Me gusta el pensamiento que conserva un sabor de sangre y de carne, y, a la abstracción vacía, prefiero, con mucho, una reflexión que proceda de un arrebato sensual o un desmoronamiento nervioso. Los seres humanos no han comprendido todavía que la época de los entusiasmos superficiales está superada, y que un grito de desesperación es mucho más revelador que la argucia más sutil, que una lágrima tiene un origen más profundo que una sonrisa.

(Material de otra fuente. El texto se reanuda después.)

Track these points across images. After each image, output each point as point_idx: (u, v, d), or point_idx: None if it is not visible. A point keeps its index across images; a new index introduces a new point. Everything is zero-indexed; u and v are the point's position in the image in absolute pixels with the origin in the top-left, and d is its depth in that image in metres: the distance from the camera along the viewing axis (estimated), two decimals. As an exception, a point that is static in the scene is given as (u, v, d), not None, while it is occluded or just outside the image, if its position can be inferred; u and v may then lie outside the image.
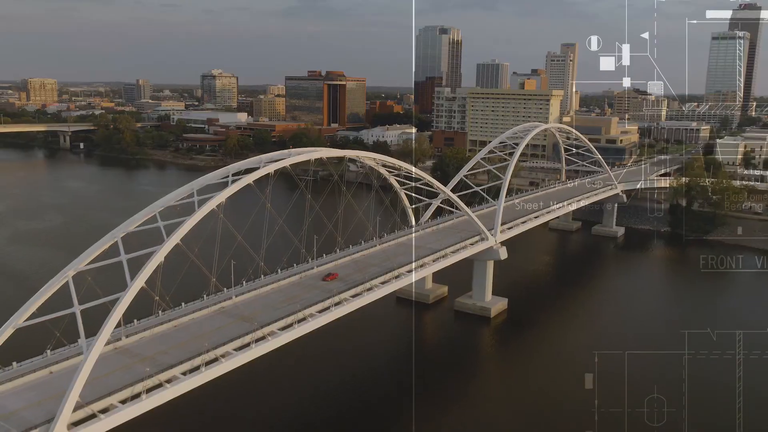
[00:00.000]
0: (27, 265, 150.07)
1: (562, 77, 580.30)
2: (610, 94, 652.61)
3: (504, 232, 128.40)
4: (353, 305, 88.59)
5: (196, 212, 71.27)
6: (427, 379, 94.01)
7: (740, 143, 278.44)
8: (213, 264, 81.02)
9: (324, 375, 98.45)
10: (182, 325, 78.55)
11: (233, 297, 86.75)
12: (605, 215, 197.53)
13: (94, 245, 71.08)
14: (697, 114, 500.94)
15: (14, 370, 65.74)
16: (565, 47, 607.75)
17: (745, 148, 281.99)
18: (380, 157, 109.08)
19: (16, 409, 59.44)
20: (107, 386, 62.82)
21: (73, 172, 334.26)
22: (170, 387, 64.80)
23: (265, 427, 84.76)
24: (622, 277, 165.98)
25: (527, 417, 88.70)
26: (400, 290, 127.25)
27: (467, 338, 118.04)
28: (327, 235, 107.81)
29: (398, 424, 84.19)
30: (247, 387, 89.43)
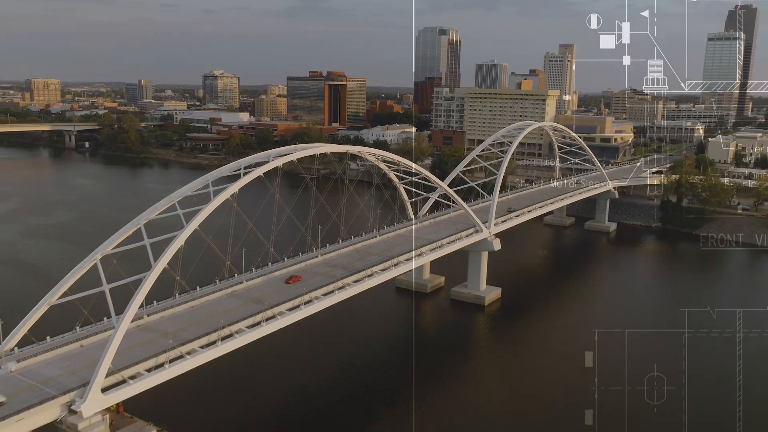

Sur les cimes du deséspoir. Cioran


Ayer me quedé horas extra a trabajar. En otro momento de la vida me habría resultado un fastidio, una pérdida. Menos tiempo para practicar con la jarana el nuevo son "El butaquito", menos espacio para sonreir al lado de mi novio, conmoviéndonos de los otros, esos que siempre preguntan por el nuevo proyecto, por el éxito. Para comer algún nuevo estímulo de sabor, a veces, francés, italiano, japonés, en dos ocasiones, cubano. Pocas horas para leerle a mi madre en voz alta algún capítulo de Coetzee, ambas recostadas en los sillones mango de la sala. Poco a poco, partieron. Primero lo hizo Carmen, con sus suecos color lila tan aptos para estos días de calor, tan bonitos (creo que se lo he dicho un par de veces). Luego Andrea, una noble chica que escribe sobre el arte de interpretar sobre el escenario. No puedo recordar si después salió Noé, experto en cine, o Bruno, mi rocker editor ensayista. Es probable que no pueda saberlo con precisión porque me distraje, pero me resulta muy contemporáneo no saber en qué lo hice. Hoy preferirimos el instante a lo perdurable, "la abstracción vacía" que el "pensamiento que conserva una sabor de sangre y carne", diría Cioran. Porque para que una entidad conserve, implica tiempo, proceso, "entusiasmo profundo". Jonathan, un chico feliz, se colgó la maleta del gym y se fue. "Quisiera hacer ejercicio", pensé. Miré el relojito de la computadora: 8:30 PM. Era tarde. "Necesito un gimnasio que cierre noche", añadí a mis pensamientos. Nos quedamos el diseñador y yo. Desde su máquina cantaba Saúl Hernández. Vuelvo a dudar, en este momento, si me preguntó por mi canción preferida. De todos modos, tarareé "nadarás a fin de siglo en tu pecera". Cuando sonó el último estribillo ya no había nadie a mi alrededor. No es que Leonel se hubiera ido sin avisar, sino que dijo adiós se fue y yo seguí cantando. Me parecía una mejor idea seguir frente a la computadora eternamente. No quería dormir, porque si duermo olvido la soledad y despertar es volver a lo mismo. No quería ver a mis padres. El último periodo que lloré a diario, mamá dijo que no volvería a arroparme el llanto. No quería entrar a mi cuarto, me trae demasiados recuerdos. Cuando lo hice, padre y madre me miraron sin luz y dijeron que la vida seguía. Life goes on. Y les creí.